Number 2: Ridley Scott's Alien
How many more times can I say it? This is without question my favorite movie and the chestburster scene is why. The crew of the Nostromo is woken from cryosleep early to check on an alien transmission. What they find are eggs....LOTS of them and they contain an extremely hostile creature, one of which latches itself onto Kane's (John Hurt) face and eventually comes exploding out of his chest while they eat one final meal before returning to cryosleep. I jumped as much, if not more than the people on the screen and I don't scare. This movie got to me and I can't thank them enough for it.
Honorable mention: The Good, the Bad and the Ugly

There are two scenes that occur near the end of the film that are nothing short of genius heightened by the soaring music of Ennio Morricone. (If there is a better movie soundtrack out there I have yet to hear it.) Blondie (Clint Eastwood), Angel Eyes (the fantastic Lee Van Cleef) and Tuco (Eli Wallach) have all gone through hell on their way to Sad Hill Cemetery where a fortune has been hidden. Tuco and Angel Eyes know the name of the cemetery but where is it truly buried....Only Blondie knows. The scene where Blondie and Tuco arrive at Sad Hill is magnificent. The camera spins around at a manic pace as Tuco frantically looks for the grave of Bill Carson, where Blondie has told him the money is.

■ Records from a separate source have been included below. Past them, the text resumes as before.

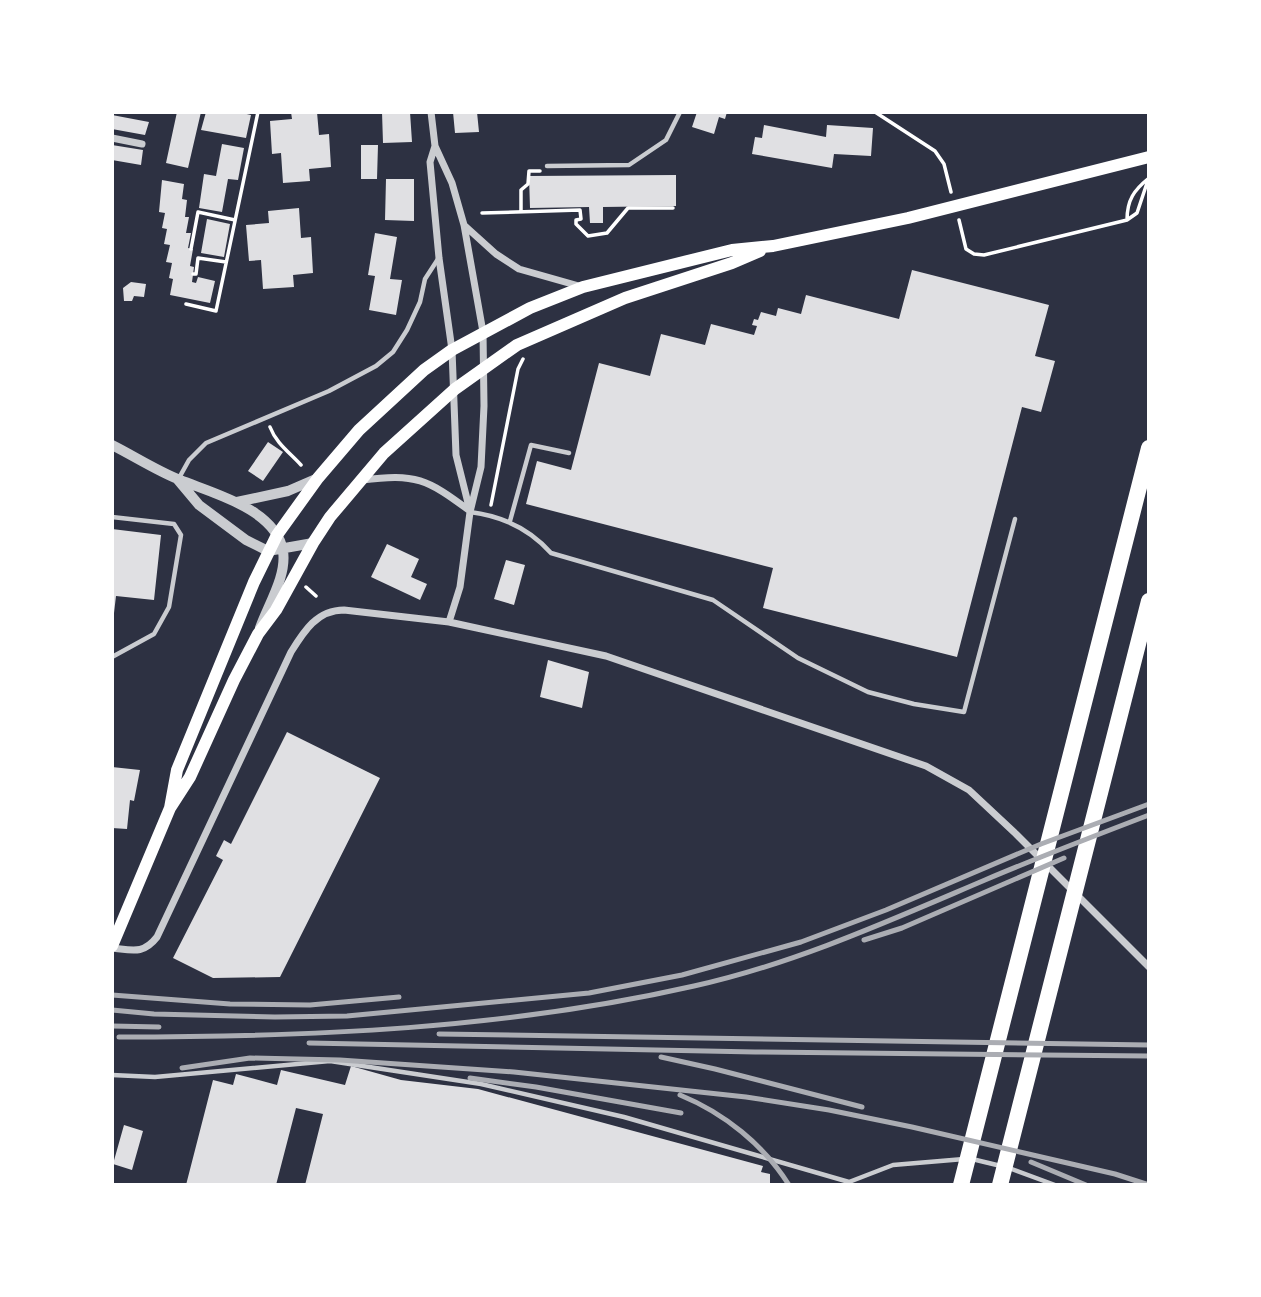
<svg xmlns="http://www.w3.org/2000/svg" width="1261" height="1297" viewBox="0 0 1261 1297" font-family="'Noto Sans',sans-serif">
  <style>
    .building { fill: #e0e0e3 }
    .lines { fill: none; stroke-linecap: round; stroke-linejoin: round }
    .path { stroke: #fff; stroke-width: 3.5 }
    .service { stroke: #caccd0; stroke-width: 4.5 }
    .minor { stroke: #caccd0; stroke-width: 7 }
    .tertiary { stroke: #caccd0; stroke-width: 10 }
    .secondary { stroke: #fff; stroke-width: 12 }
    .motorway { stroke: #fff; stroke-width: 16 }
    .rail { stroke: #abadb3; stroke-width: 5 }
  </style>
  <rect width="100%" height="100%" fill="#2d3142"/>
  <path class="building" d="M 177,112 L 201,112 L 188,168 L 166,163 Z
    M 206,112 L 238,112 L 251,115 L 246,138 L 201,130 Z
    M 291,112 L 317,112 L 319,135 L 329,134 L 331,167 L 309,169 L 310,181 L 283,183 L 281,153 L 272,154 L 270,121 L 292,119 Z
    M 382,112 L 410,112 L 412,142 L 383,143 Z
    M 453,112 L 477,112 L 479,132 L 455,133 Z
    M 697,112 L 727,112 L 725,119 L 719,117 L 714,134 L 692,127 Z
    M 112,115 L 149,122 L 145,135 L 112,129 Z
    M 764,125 L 826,137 L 827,125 L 873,128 L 871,156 L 834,154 L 832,168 L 752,154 L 755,137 L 762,138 Z
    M 222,144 L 244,148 L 238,180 L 228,179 L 222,212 L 199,208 L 204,174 L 216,176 Z
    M 112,145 L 143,150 L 141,165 L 112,160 Z
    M 361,145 L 378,145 L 377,179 L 361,179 Z
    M 676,175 L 676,206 L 603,207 L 603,223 L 590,223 L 589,207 L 530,208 L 529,176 Z
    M 386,179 L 414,179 L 414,221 L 385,220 Z
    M 162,180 L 184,184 L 182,199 L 187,200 L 185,217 L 189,217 L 186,233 L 191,233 L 188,248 L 193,249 L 190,266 L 194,267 L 192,282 L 196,283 L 198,277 L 215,281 L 210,303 L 170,295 L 173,279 L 169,278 L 172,263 L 166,262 L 170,245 L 164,244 L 167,229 L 162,228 L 165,213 L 159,212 Z
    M 299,208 L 301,238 L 311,237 L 313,273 L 293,275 L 294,287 L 263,289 L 261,260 L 249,261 L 246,225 L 269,223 L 268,211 Z
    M 207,219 L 230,224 L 224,257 L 201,253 Z
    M 375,233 L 397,237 L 390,279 L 402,280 L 396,315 L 369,310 L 375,276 L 368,275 Z
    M 912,270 L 1049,305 L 1035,356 L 1055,361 L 1041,412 L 1022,407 L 957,657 L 763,608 L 773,568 L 526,504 L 537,461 L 571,470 L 599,363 L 650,376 L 661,334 L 705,345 L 711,324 L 754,335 L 757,326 L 752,325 L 754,319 L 758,320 L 761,312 L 776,316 L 778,308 L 801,314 L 806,295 L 899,319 Z
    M 131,282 L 146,284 L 144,297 L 134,296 L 132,301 L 124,301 L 123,288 Z
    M 268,442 L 283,452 L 263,481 L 248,471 Z
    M 112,529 L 161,535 L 154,600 L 116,596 L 114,613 L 112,613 Z
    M 387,544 L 419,559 L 411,577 L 427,584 L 420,600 L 371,577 Z
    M 506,560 L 525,565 L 514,605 L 494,599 Z
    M 548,660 L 589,672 L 582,708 L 540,697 Z
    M 287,732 L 380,778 L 280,977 L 213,978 L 173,958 L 223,860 L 216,856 L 224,840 L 231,844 Z
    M 112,767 L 140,770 L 134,801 L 130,800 L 127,829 L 112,828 Z
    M 351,1066 L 401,1080 L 478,1089 L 763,1166 L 761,1172 L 770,1174 L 770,1185 L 305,1185 L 323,1114 L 296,1108 L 276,1185 L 186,1185 L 213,1080 L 233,1085 L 236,1074 L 277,1085 L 281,1070 L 345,1085 Z
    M 124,1125 L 143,1131 L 132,1170 L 113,1164 Z"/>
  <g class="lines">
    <path class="path" d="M 875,112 L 935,151 L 944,164 L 951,192
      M 521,211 L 521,190 L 528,184 L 529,171 L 540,171
      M 482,213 L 580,210 L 581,219 L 576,220 L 576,224 L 588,236 L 607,233 L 628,208 L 673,208
      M 959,220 L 966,249 L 974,254 L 984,255 L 1127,220 L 1137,213 L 1149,177
      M 1127,220 C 1127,200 1134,190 1149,178
      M 191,249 L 198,212 L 235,220
      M 193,274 L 196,274 L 198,258 L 226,262
      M 186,304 L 216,311 L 258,112
      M 270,427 C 276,443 289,452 301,465
      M 491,505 L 518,369 L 523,359
      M 306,587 L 316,596"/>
    <path class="service" d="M 547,166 L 629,165 L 666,140 L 680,112
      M 179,478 L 189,460 L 206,443 L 329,391 L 376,366 L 393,352 L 407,330 L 420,302 L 425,279 L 438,259
      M 470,512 C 502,516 529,528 551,553 L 713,600 L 798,658 L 868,692 L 914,704 L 964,712 L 1015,519
      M 112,517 L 174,524 L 181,535 L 169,607 L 154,634 L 112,657
      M 510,521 L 531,445 L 569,453
      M 112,1075 L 155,1077 L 330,1061 L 481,1084 L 624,1117 L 849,1182 L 893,1165 L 964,1159
      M 972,1159 L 1001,1166
      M 1009,1168 L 1055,1185"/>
    <path class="minor" d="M 431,112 L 435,146 L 452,183 L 464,225 L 483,332 L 484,406 L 481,467 L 470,512 L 460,587 L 449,622
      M 112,138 L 142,144
      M 435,146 L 430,162 L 439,258 L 452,350 L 456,455 L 470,511
      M 465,226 L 496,254 L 519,269 L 579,286
      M 362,480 C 416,473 427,479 470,511
      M 112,948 C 132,950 143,955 157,937 L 291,652 C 304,631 317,610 344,610 L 449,622 L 606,656 L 926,766 L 969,790 L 1016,834 L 1149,967"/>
    <path class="tertiary" d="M 112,445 C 134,456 157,471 180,480 C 212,493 276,509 283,551 C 287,576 268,605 260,628
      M 178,480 L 199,505 L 246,540 L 268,551 L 313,543
      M 237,502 L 288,491 L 318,478"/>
    <path class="secondary" d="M 170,808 L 177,770 L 254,582 L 277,535 L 318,478 L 359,430 L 424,370 L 452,350 L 530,308 L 583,287 L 732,250 L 773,246 L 908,218 L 1149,157
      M 112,946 L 170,808 L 190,777 L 234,680 L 258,634 L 276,610 L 313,543 L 330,517 L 384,453 L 455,389 L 517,345 L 625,298 L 732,263 L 760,251"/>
    <path class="motorway" d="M 961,1185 L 1149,448
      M 1000,1185 L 1149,601"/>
    <path class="rail" d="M 864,940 L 902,928 L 1064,858
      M 112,995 L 230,1004 L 310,1005 L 399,997
      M 112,1010 L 154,1014 L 275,1017 L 347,1016 L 589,993 L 682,975 L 801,942 L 886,910 L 1041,844 L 1149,804
      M 112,1026 L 159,1027
      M 439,1034 L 1149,1045
      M 119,1037 C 312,1037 505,1029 694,986 C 794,964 891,920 985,880 C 1039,857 1094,836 1149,815
      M 309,1043 L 755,1052 L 1149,1056
      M 661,1057 L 715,1069 L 862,1107
      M 182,1068 L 250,1058 L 340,1060 L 514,1072 L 746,1097 L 829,1110 L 912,1127 L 1115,1174 L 1149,1185
      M 470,1078 L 536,1087 L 681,1113
      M 680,1095 C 724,1113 764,1145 789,1185
      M 1031,1162 L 1086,1185"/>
  </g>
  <rect width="1261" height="1297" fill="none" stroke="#ffffff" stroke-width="228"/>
</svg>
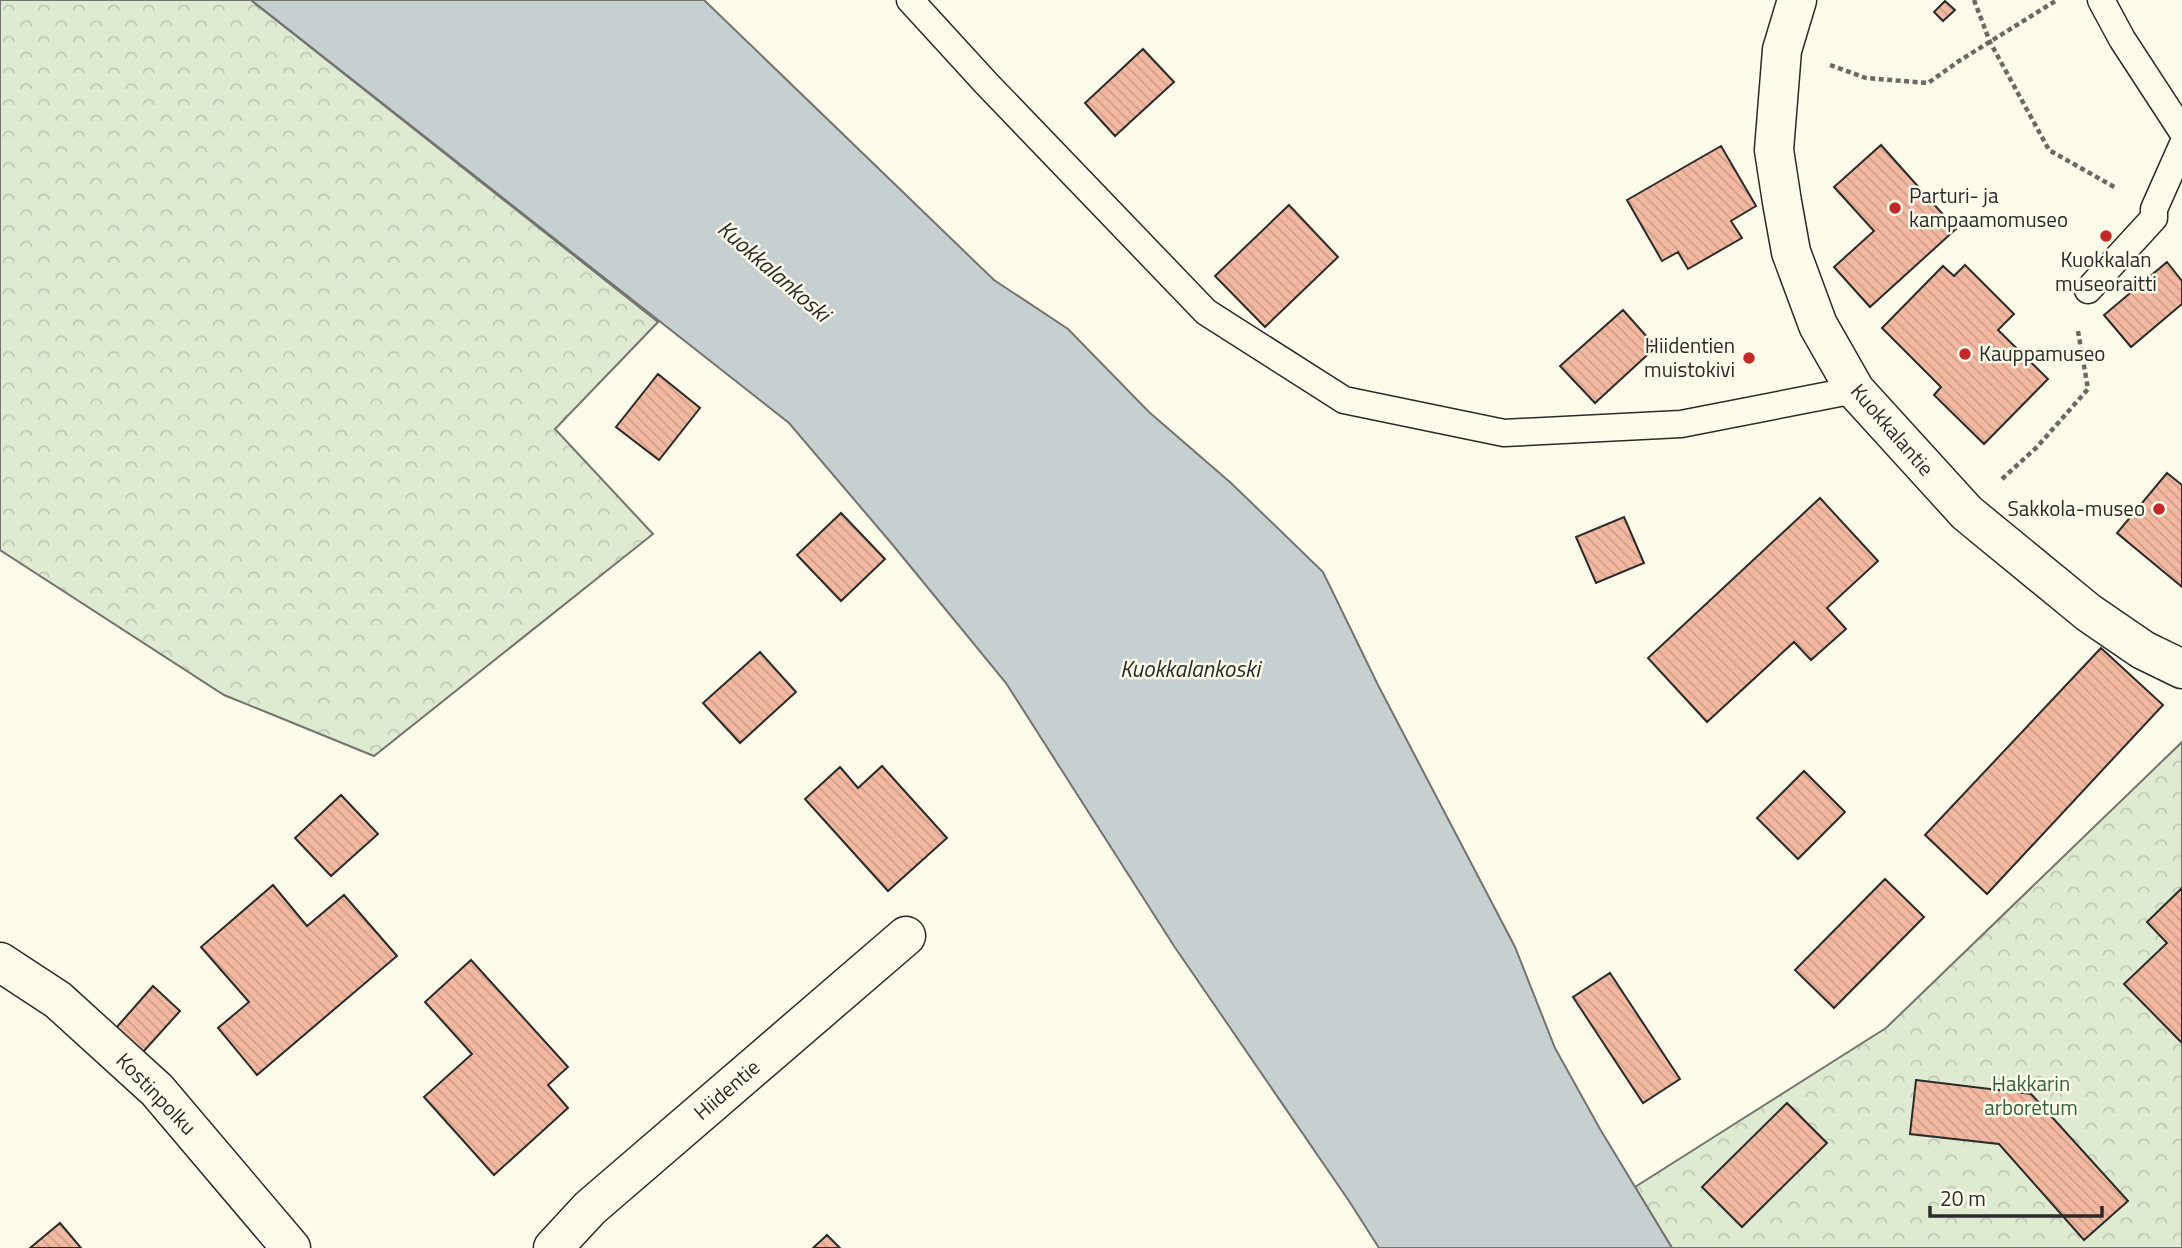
<svg xmlns="http://www.w3.org/2000/svg" width="2182" height="1248" viewBox="0 0 2182 1248" font-family="'Titillium Web',sans-serif">
	<style>
		.forest { fill: url(#forest-crowns); stroke: #74746e; stroke-width: 2 }
		.water { fill: #c7d0d0; stroke: #74746e; stroke-width: 2 }
		.building { fill: url(#building-back-hatch); stroke: #2b2b2b; stroke-width: 2 }
		.lines { fill: none; stroke-linecap: round; stroke-linejoin: round }
		.lane-casing { stroke: #2b2b2b; stroke-width: 29 }
		.street-casing { stroke: #2b2b2b; stroke-width: 41 }
		.path { stroke: #6a6964; stroke-width: 4.5; stroke-dasharray: 5 3.5; stroke-linecap: butt }
		.lane { stroke: #fdfbea; stroke-width: 26 }
		.street { stroke: #fdfbea; stroke-width: 38 }
		.poi-dot { fill: #c62828; stroke: #fdfbea; stroke-width: 2.5 }
		.labels { text-anchor: middle; stroke-width: 5; stroke-linejoin: round; paint-order: stroke }
		.poi-label { font-size: 21px; fill: #2b2b2b; stroke: #fdfbea; text-anchor: start }
		.street-label { font-size: 21px; fill: #2b2b2b; stroke: #fdfbea }
		.park-label { font-size: 21px; fill: #34623c; stroke: #fdfbea }
		.water-label { font-size: 23px; font-style: italic; fill: #2b2b2b; stroke: #fdfbea }
	</style>
	<defs>
		<pattern id="forest-crowns" width="20" height="18" patternUnits="userSpaceOnUse" patternTransform="scale(1.75)"><rect width="20" height="18" fill="#deebd1"/><path d="M2 6a3 3 0 1 1 6 0M12 15a3 3 0 1 1 6 0" fill="none" stroke="#bfcab4"/></pattern>
		<pattern id="building-back-hatch" width="6" height="6" patternUnits="userSpaceOnUse" patternTransform="scale(1.75)"><rect width="6" height="6" fill="#f2b8a0"/><path d="M-1 5l2 2M0 0l6 6M5-1l2 2" fill="none" stroke="#d09e8a"/></pattern>
	</defs>
	<rect width="100%" height="100%" fill="#fdfbea"/>
	<path class="forest" d="M0 0H251L658 322 555 429 653 534 374 756 224 695 0 550Z
		M2182 742V1248H1672L1635 1187 1886 1028Z"/>
	<path class="water" d="M251 0H704L994 280 1068 329 1149 412 1231 483 1323 572 1378 685 1515 947 1555 1048 1600 1129 1672 1248H1379L1349 1201 1174 946 1006 683 892 544 789 423Z"/>
	<path class="building" d="M1945 1 1955 10 1943 21 1934 12Z
		M1143 49 1174 82 1115 136 1085 103Z
		M1881 145 1956 229 1870 307 1834 267 1874 231 1834 187Z
		M1721 146 1756 206 1731 221 1742 238 1688 269 1678 252 1662 261 1627 200Z
		M1289 205 1338 257 1265 327 1215 276Z
		M2167 262 2182 281V304L2131 347 2104 315Z
		M1965 265 2014 314 1998 330 2048 379 1984 444 1934 395 1941 387 1882 328 1943 266 1954 276Z
		M1623 310 1656 347 1595 403 1560 366Z
		M658 374 700 408 659 460 616 427Z
		M2167 473 2182 485V587L2117 533Z
		M1820 498 1878 561 1827 608 1846 629 1811 660 1794 642 1707 722 1648 658Z
		M841 513 885 559 841 601 797 555Z
		M1624 517 1644 563 1596 583 1576 537Z
		M2101 648 2163 705 1987 894 1925 835Z
		M760 652 796 692 740 743 703 703Z
		M882 766 947 838 888 891 805 799 840 767 858 788Z
		M1804 771 1845 812 1798 859 1757 818Z
		M341 795 378 834 331 876 295 838Z
		M1885 879 1924 917 1834 1008 1795 970Z
		M273 885 307 926 344 895 397 956 257 1075 218 1028 249 1002 201 947Z
		M2182 888V1043L2124 984 2167 943 2147 922Z
		M471 960 568 1067 548 1085 568 1108 494 1175 424 1097 472 1054 425 1002Z
		M1610 973 1680 1079 1643 1103 1573 997Z
		M153 986 180 1011 143 1052 116 1028Z
		M1916 1080 2031 1094 2128 1201 2084 1240 1999 1144 1910 1134Z
		M1787 1103 1827 1143 1742 1227 1702 1187Z
		M60 1223 81 1248H30Z
		M827 1235 840 1248H813Z"/>
	<g class="lines">
		<defs>
			<path id="lane" d="M910 0 986 83 1206 312 1344 400 1504 433 1681 424 1855 390
				M2101 0 2122 39 2182 131
				M2088 290 2154 218V209L2182 146"/>
			<path id="street" d="M1797 0 1782 50 1774 150 1782 202 1791 252 1818 325 1855 390 1967 513 2089 613 2143 650 2182 669
				M0 962 58 1000 157 1090 291 1248
				M553 1248 590 1208 906 936"/>
		</defs>
		<use href="#lane" class="lane-casing"/>
		<use href="#street" class="street-casing"/>
		<path class="path" d="M1974 0 1990 42 2049 150 2116 188
			M1830 65 1866 78 1928 83 1959 61 2057 0
			M2002 479 2037 447 2088 389 2078 331"/>
		<use href="#lane" class="lane"/>
		<use href="#street" class="street"/>
	</g>
	<g class="poi-dot">
		<circle cx="1895" cy="208" r="7"/>
		<circle cx="2106" cy="236" r="7"/>
		<circle cx="1965" cy="354" r="7"/>
		<circle cx="1749" cy="358" r="7"/>
		<circle cx="2159" cy="509" r="7"/>
	</g>
	<g class="labels">
		<g class="poi-label">
			<text x="1909" y="203">Parturi- ja<tspan x="1909" dy="24">kampaamomuseo</tspan></text>
			<text x="2106" y="267" text-anchor="middle">Kuokkalan<tspan x="2106" dy="24">museoraitti</tspan></text>
			<text x="1735" y="353" text-anchor="end">Hiidentien<tspan x="1735" dy="24">muistokivi</tspan></text>
			<text x="1979" y="361">Kauppamuseo</text>
			<text x="2145" y="516" text-anchor="end">Sakkola-museo</text>
		</g>
		<g class="street-label">
			<text transform="translate(1892 430) rotate(49)" y="7">Kuokkalantie</text>
			<text transform="translate(727 1090) rotate(-41)" y="7">Hiidentie</text>
			<text transform="translate(156 1094) rotate(46)" y="7">Kostinpolku</text>
		</g>
		<g class="park-label">
			<text x="2031" y="1091">Hakkarin<tspan x="2031" dy="24">arboretum</tspan></text>
		</g>
		<g class="water-label">
			<text transform="translate(774 271) rotate(41)" y="8">Kuokkalankoski</text>
			<text x="1190" y="677">Kuokkalankoski</text>
		</g>
	</g>
	<path d="M1930 1206v10h172v-10" fill="none" stroke="#2b2b2b" stroke-width="3.5"/>
	<text x="1940" y="1206" font-size="21" fill="#2b2b2b" stroke="#fdfbea" stroke-width="5" paint-order="stroke">20 m</text>
</svg>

To me though, the best is the finale when Blondie writes the name of the grave on a rock and the three of them step back and prepare to draw on each other.
Number 1: The Wild Bunch

"Let's go." With these two words one of the most brilliantly violent finales of all time is begun. The last remnants of an aging gang of criminals have hooked up with a buffoon of a general and his army of soldiers. Knowing the general will never let them leave his service alive and fed up with the way the world has moved forward without them, Pike Bishop (William Holden) gathers up brothers Lyle and Tector Gorch and best friend Dutch Engstrom (Ernest Borgnine) and marches off to the final confrontation with the general and his army. It's not the wholesale violence and slaughter that ensues but that determined march to a certain death that has always captivated me. Peckinpah certainly had lots of demons but the man had style and I respect the maverick director for doing it his way. People who have watched this movie with me could tell you how completely I zone out when this scene begins. You simply no longer exist in my world till it's over.
So there you have it. I know there were plenty more that I passed up and if you have a particular favorite let's hear about it. As I said before there is no right or wrong and these 10 are just mine.